The NDSPG told Byline Times: “We have started a range of initiatives to capture broad views to input to the Government’s consultation process ahead of guidance being issued”. It also directed Byline Times to its FAQs, which state: “a Private Members Bill is promoted by an individual MP the usual consultation process of a standard Bill of Parliament does not apply. The NDSPG worked with Dr Liam Fox MP’s team to provide the initial drafting of the Bill which reflected the discussions with the APPG”.

Some parents and campaigners have also raised concerns that the bill won support from anti-abortion voices – even though the bill does not mention abortion or propose any changes to the abortion laws. 

The Orthodox Conservatives group praised the bill’s passing as “amazing news” and tweeted the bill keeps “innocent life inside the womb” “safe from harm”. This is inaccurate – the bill does not restrict abortion in cases of foetal disability. The organisation has criticised disability rights campaigners for “wanting to abort children with Down syndrome up until birth”. 

The anti-abortion charity CARE has called on MPs “to not be content with supporting this Bill but consider the message being sent through disability provisions in abortion law and repeal them”, suggesting it is being seen as a gateway to rolling back abortion rights. 

The bill has also been supported by the right-wing Turning Point UK – a branch of the pro-Trump, anti-abortion Turning Point USA. Jack Ross, of Turning Point UK and the conservative think-tank the Bow Group, has a brother with Down syndrome and has posed for photos with Liam Fox celebrating its progression through Parliament. His parents co-founded the NDSPG. TPUK’s current Chief Operating Officer Nick Tenconi has also posed with Fox and lent his support to the bill.

Jack Ross and Nick Tenconi, from Turning Point UK, with Conservative MP Liam Fox. Photo taken from social media channels.

The NDSPG told Byline Times that it “has no affiliation with groups mentioned – our website contains details of organisations that we work with as well as those actively supporting the NDSPG”.

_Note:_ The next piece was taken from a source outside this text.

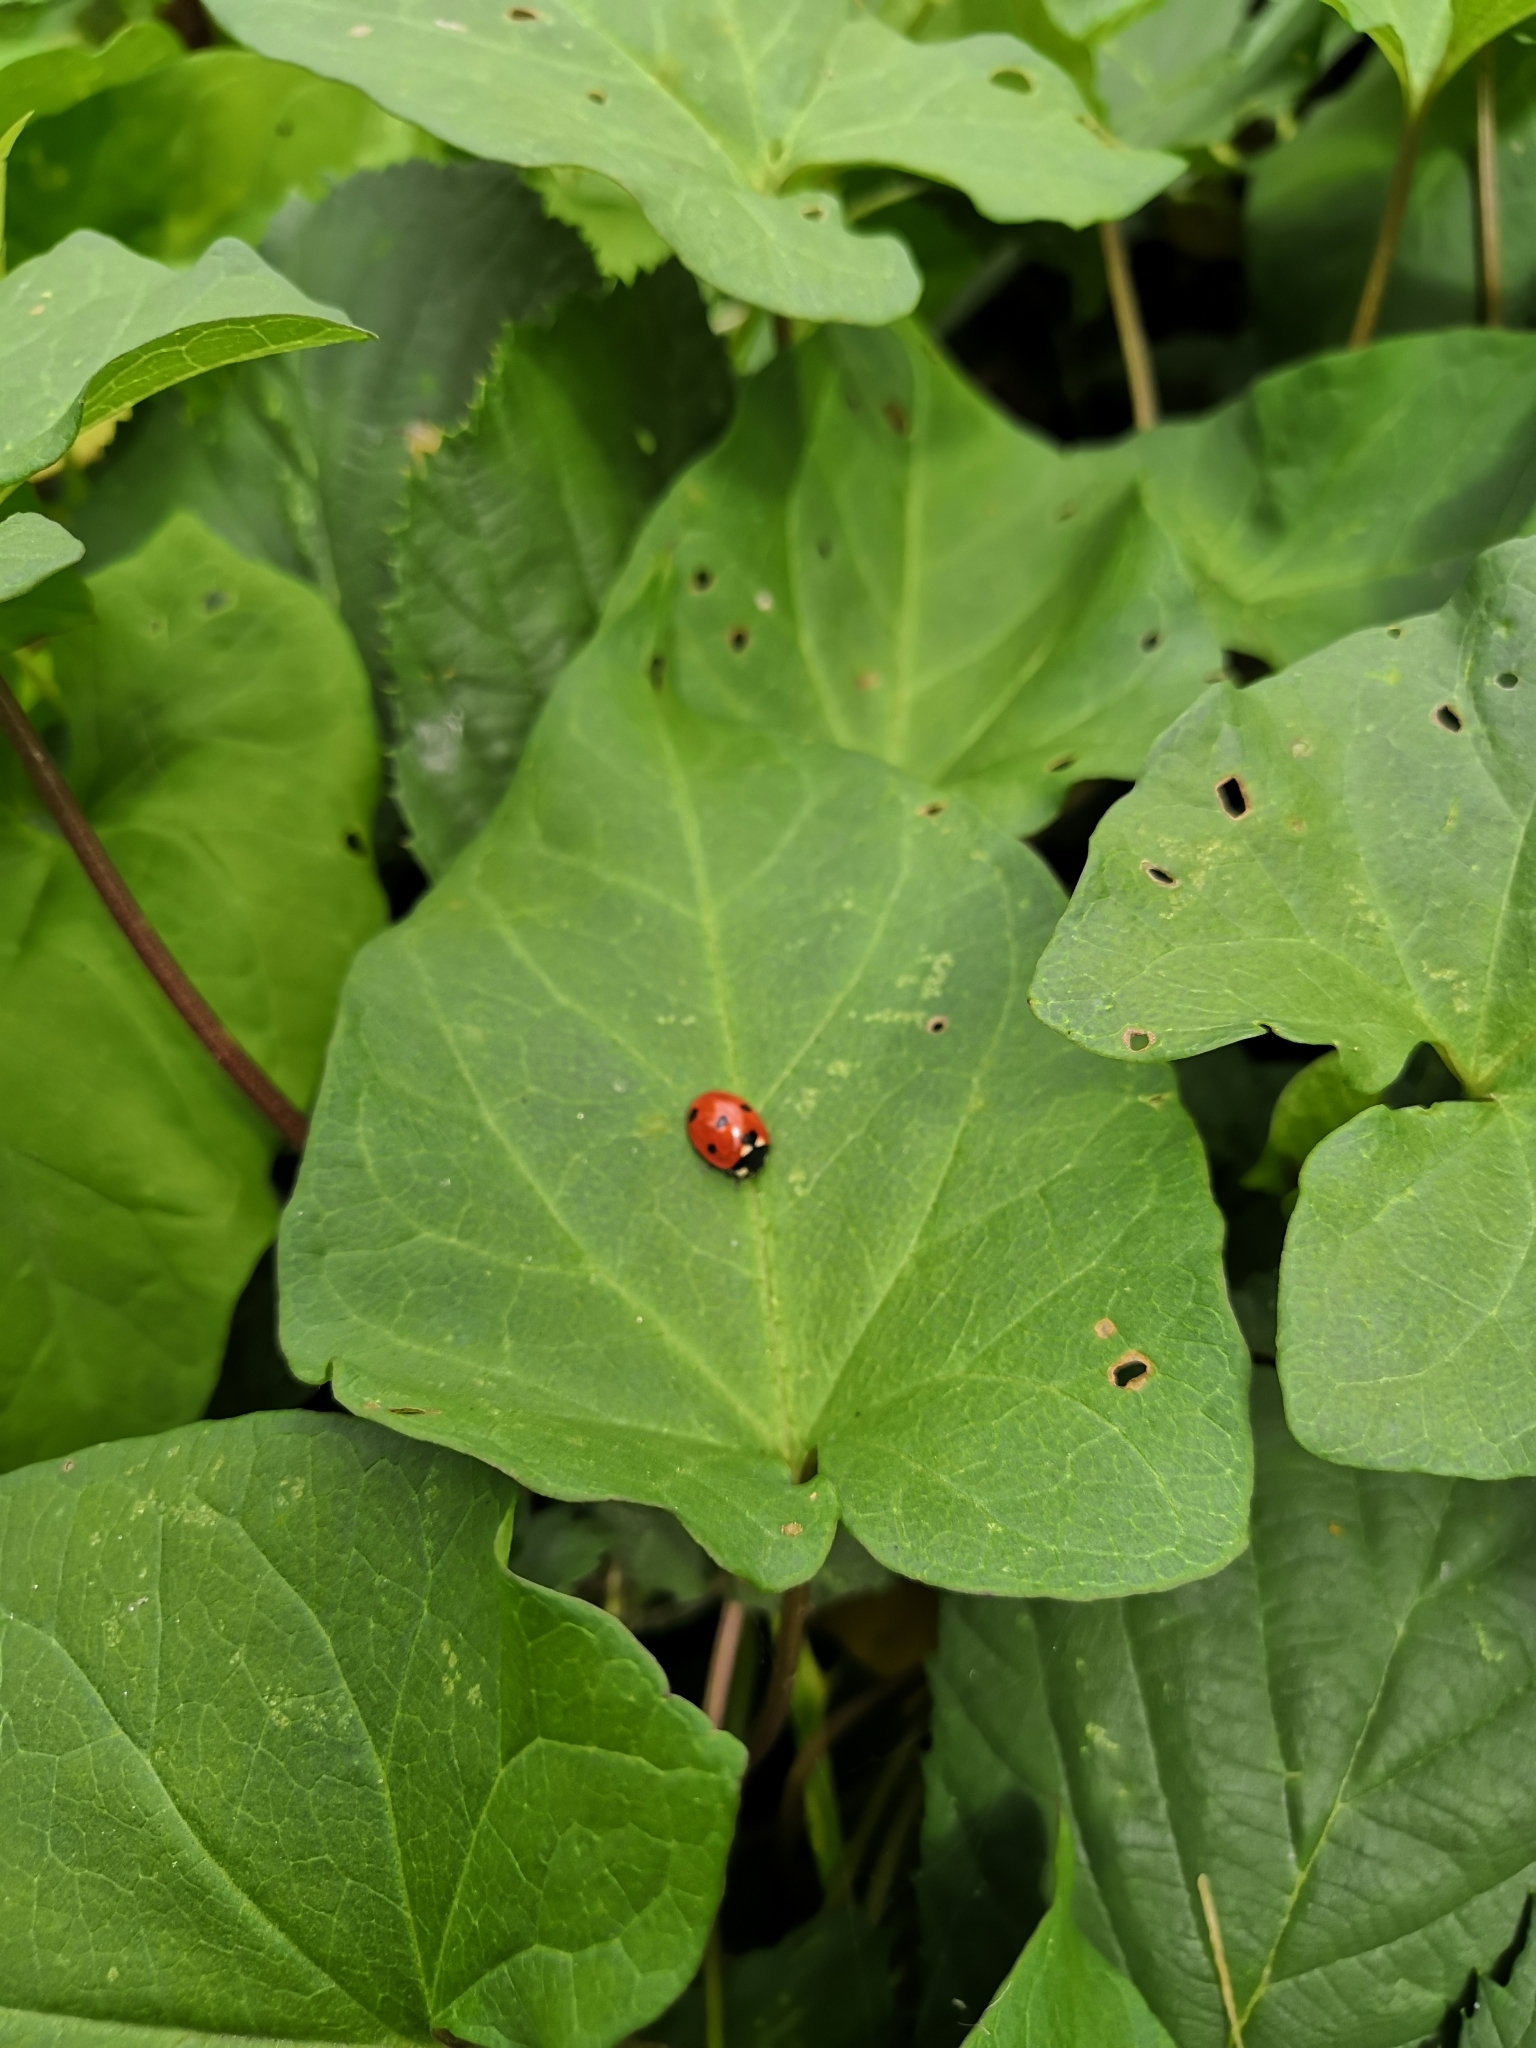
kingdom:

One expert in the field, who wished to remain anonymous, explained to Byline Times, “many of the groups involved with the NDSPG have been intimately involved in campaigns to reform the Abortion Act and have opposed prenatal screening to determine whether a foetus has Down syndrome. It feels like Down syndrome is being instrumentalised as an issue by anti-abortion campaigners so they can push back on reproductive rights”.

The campaigner has heard examples where pro-choice parents of children with Down syndrome or other chromosomal conditions have been told they are “dishonouring your child to defend the rights of women”. 

“But there is so much at stake around women’s reproductive rights,” they said. “And one thing that never gets talked about is the reproductive rights of disabled women”.

The bill returns to the House of Lords on 18 March, days after the campaigner Heidi Crowter takes her case to change the laws on abortion in cases of foetal anomaly to the Court of Appeal. She is represented by Paul Conrathe, a Christian lawyer who has previously been involved in anti-abortion legal battles. 

The NDSPG responded to a request for comment by saying it did not feel it was constructive to engage with this article and instead shared its FAQs page. Where appropriate, information from the FAQs page has been included in the above. Liam Fox did not respond to requests for comment.